La Russie a déclaré jeudi qu’une commission internationale chargée d’examiner les dommages de guerre en Ukraine n’avait aucune valeur juridique à ses yeux. Le ministère russe des Affaires étrangères a dénoncé une initiative portée par des puissances européennes, qu’il accuse d’être motivée par des considérations politiques et de propagande contre Moscou.
Cette commission a été lancée mardi par des pays européens afin d’établir un mécanisme permettant à l’Ukraine d’obtenir des indemnisations pour les destructions massives causées par l’invasion russe. Selon les promoteurs du projet, les dégâts matériels et humains se chiffrent à plusieurs centaines de milliards de dollars, incluant des infrastructures civiles, des logements et des sites industriels.
Moscou rejette catégoriquement cette démarche. Le ministère russe des Affaires étrangères a affirmé que la commission ne reposait sur aucun fondement juridique reconnu par la Russie et qu’elle n’avait donc aucune autorité pour formuler des réclamations à son encontre. Les autorités russes estiment que cette initiative vise avant tout à renforcer le discours occidental accusant la Russie de crimes de guerre.
La création de cette commission s’inscrit dans un contexte plus large de discussions européennes sur l’utilisation des avoirs russes gelés à l’étranger. Plusieurs pays de l’Union européenne explorent des moyens juridiques pour employer ces fonds afin de soutenir l’Ukraine et, à terme, contribuer à sa reconstruction, une perspective vivement contestée par Moscou.

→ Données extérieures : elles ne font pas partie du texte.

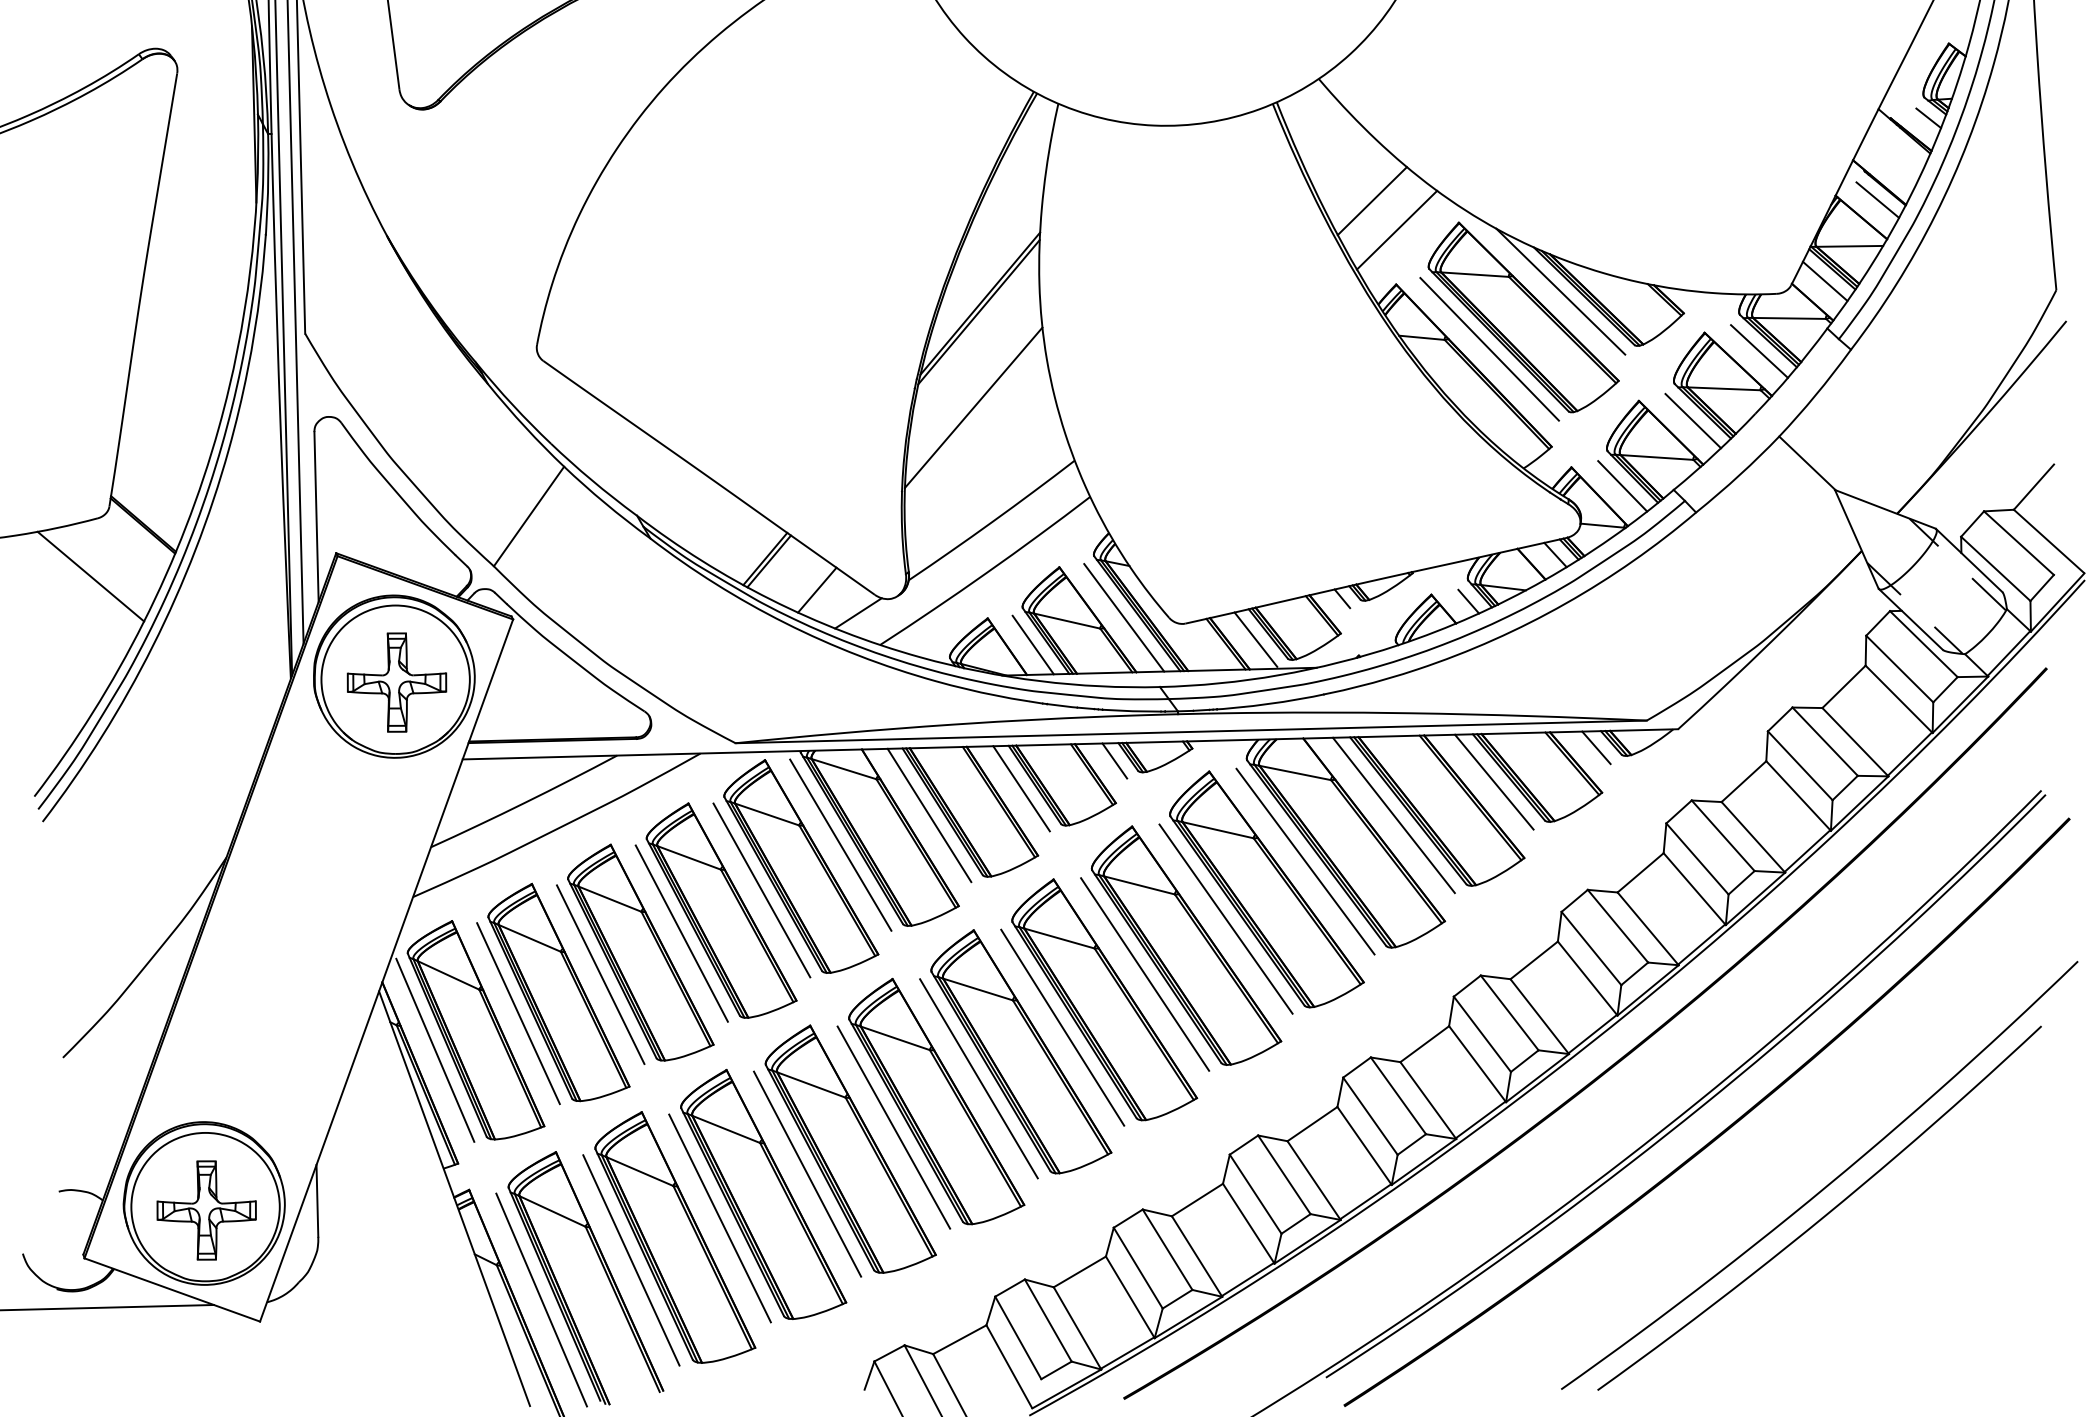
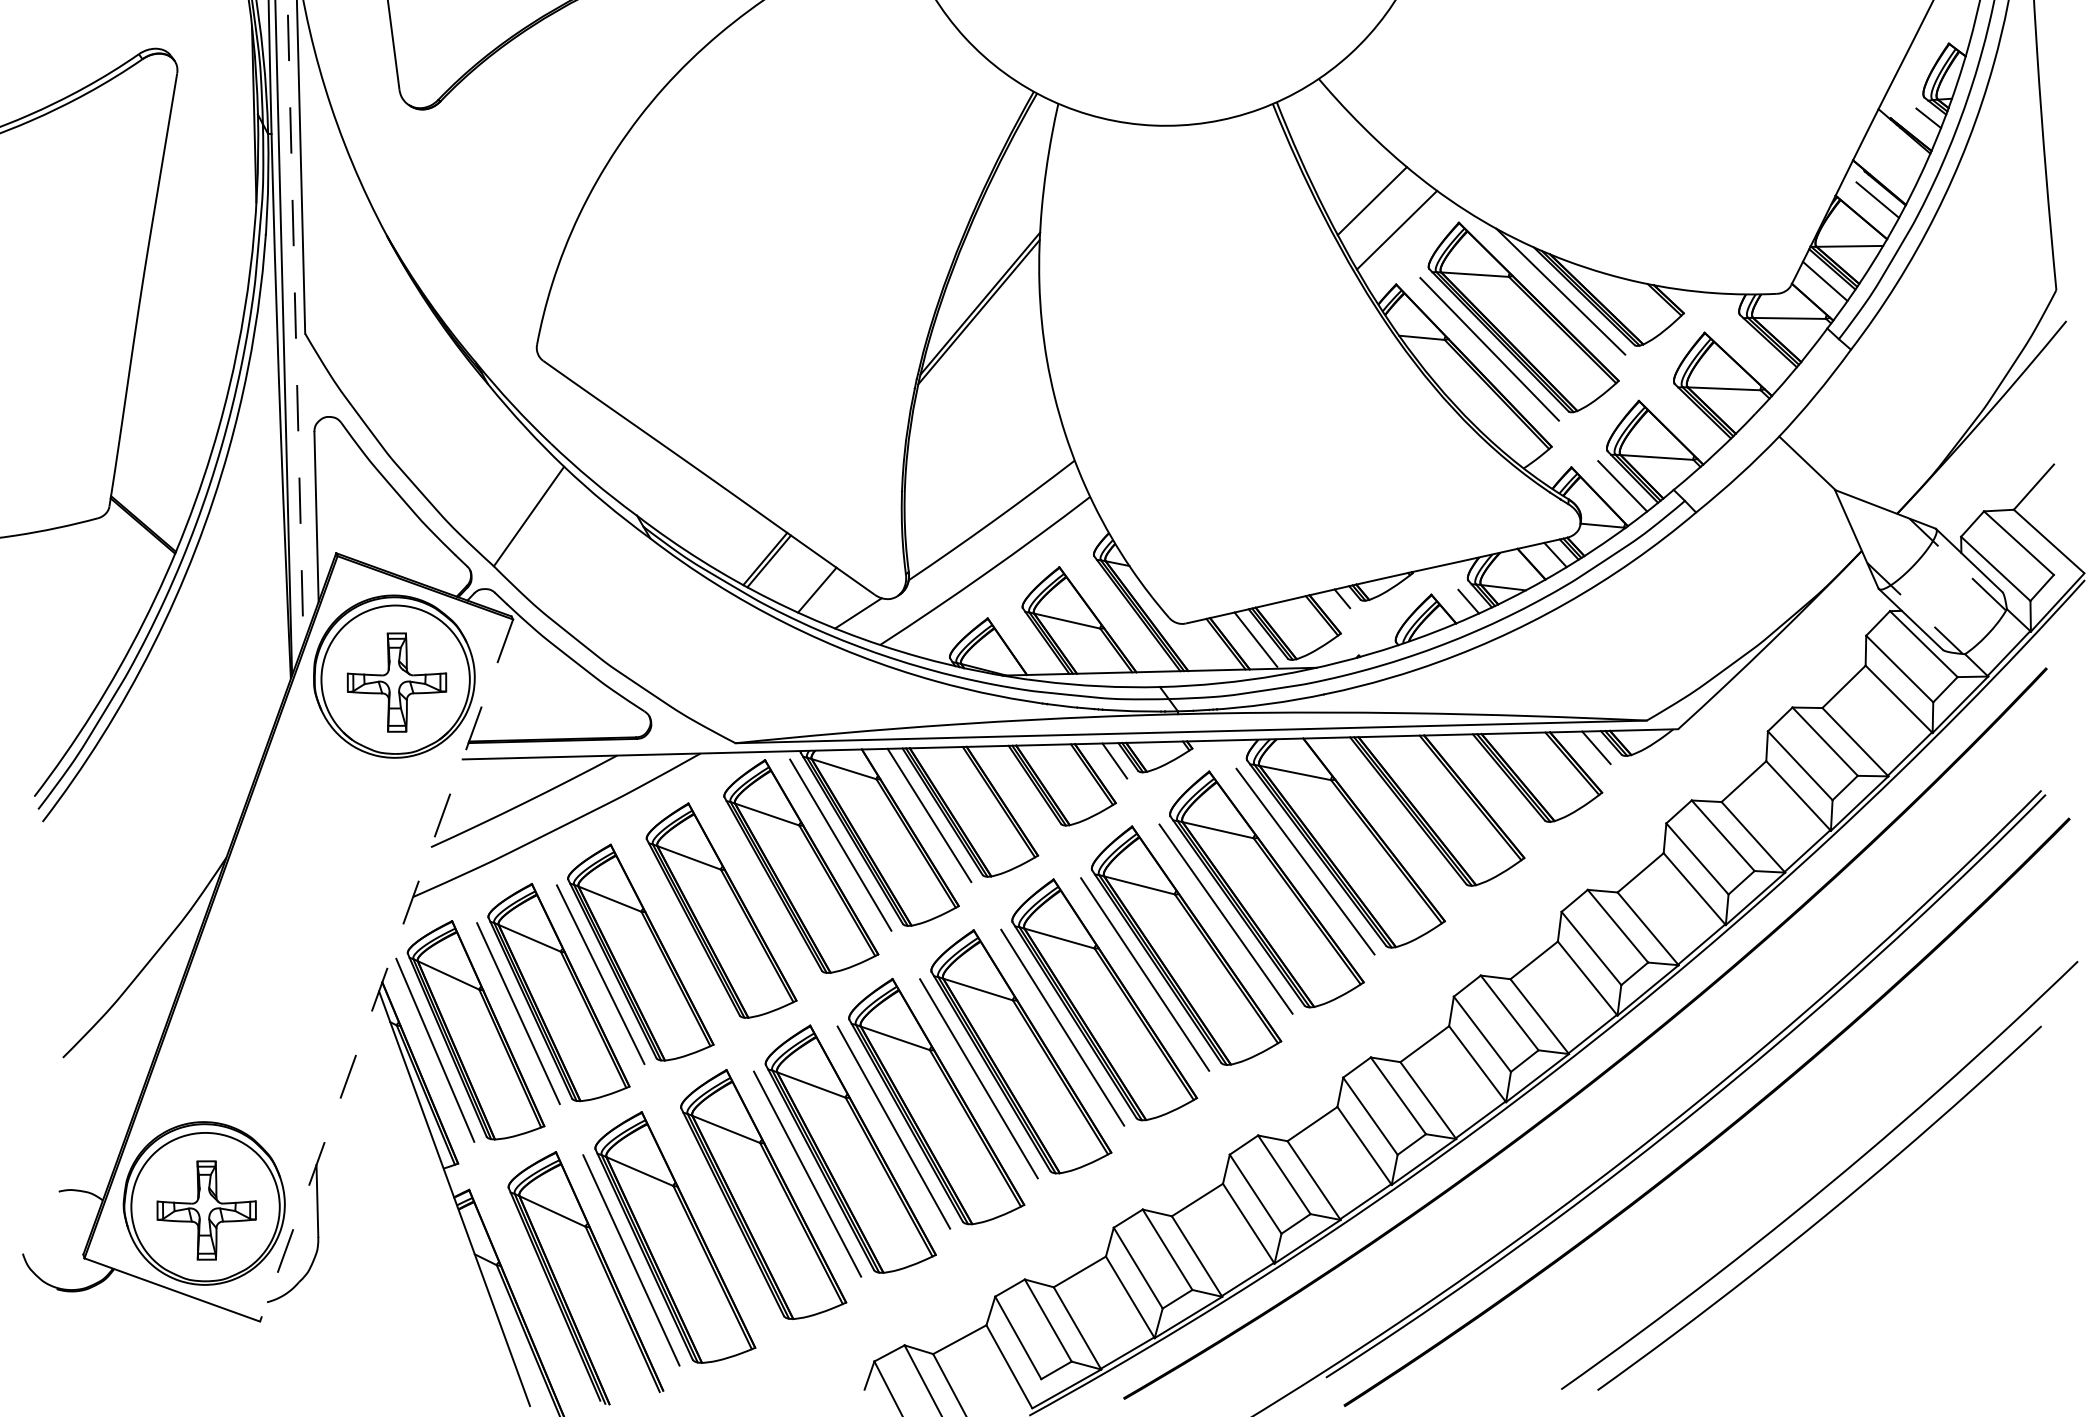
line at (295, 321): solid -> dashed
line at (1759, 351): present -> none
line at (973, 407): present -> none
line at (1693, 420): present -> none
line at (90, 576): present -> none
line at (1124, 617): present -> none
line at (1032, 644): present -> none
line at (1494, 781): present -> none
line at (1021, 788): present -> none
line at (1393, 815): present -> none
line at (761, 890): present -> none
line at (681, 933): present -> none
line at (386, 971): solid -> dashed
line at (719, 1218): present -> none
line at (541, 1299): present -> none
line at (107, 1307): present -> none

La Russie a, à plusieurs reprises, nié toute responsabilité juridique internationale concernant les destructions en Ukraine et averti que toute tentative de saisir ses avoirs constituerait une violation du droit international. Elle a également laissé entendre qu’elle pourrait engager des représailles juridiques ou économiques en cas de telles mesures.
Ce nouvel échange de déclarations souligne la profonde fracture entre Moscou et les capitales européennes sur la question des réparations de guerre. Alors que l’Ukraine et ses alliés cherchent à poser les bases d’un mécanisme d’indemnisation, la Russie campe sur une position de rejet total, rendant toute avancée consensuelle hautement improbable à court terme.